Il y a aussi beaucoup à faire dans le domaine de la Ville intelligente et durable. L’Agence Française de développement (AFD) est très active dans le domaine. « Une douzaine de villes indiennes projettent de devenir des Smart Cities depuis 2015. Nous assurons ces projets en coopération avec le gouvernement indien et faisons office de relais pour les entreprises tricolores intéressées à y participer. Ces projets qui se font sous forme de partenariat public-privé, offrent de belles opportunités dans les services publics de mobilité urbaine durable » expose Bruno Bosle, directeur de l’AFD Inde.
Digitaliser l’économie
Mais l’Inde veut avant tout devenir un acteur mondial majeur du numérique. Or, les entreprises tricolores ont un rôle important à jouer dans la digitalisation de l’économie indienne.
De grands noms comme Cap Gemini, Atos ou Dassault Systèmes sont massivement implantés dans le pays. « Nous participons à la digitalisation des entreprises indiennes, grâce à nos centres d’expertise de développement de logiciels pour le marché national et international. On numérise par exemple les process industriels d’une entreprise indienne de santé de la conception à la production des produits » indique Florence Verzelen, vice-présidente Industry Solutions de Dassault Systèmes.
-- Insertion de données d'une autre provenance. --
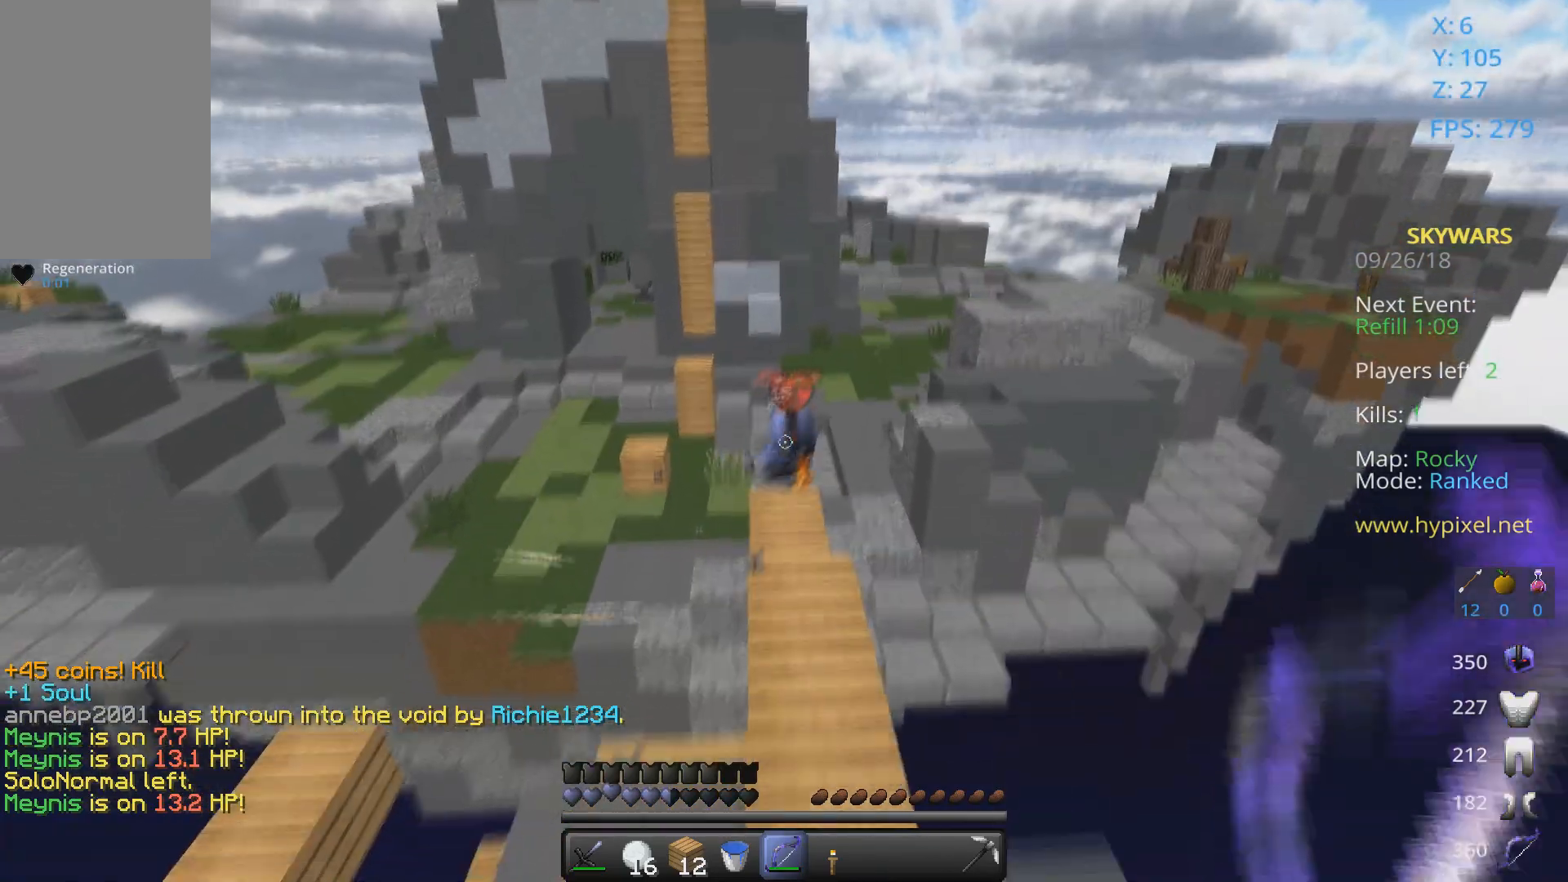
{"keys": ["space"], "mouse": ["left", "right"], "events": [[167, "s", "up"], [333, "space", "down"]]}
Les Français ont également de belles opportunités à prendre dans l’énergie nucléaire civile. L’Inde se tourne désormais vers les fournisseurs français (et américains), en vertu d’accords bilatéraux passés dans le domaine. Le développement du nucléaire civil pourrait s’accélérer dans les prochaines années, avec à la clé la perspective de beaux contrats pour les entreprises françaises.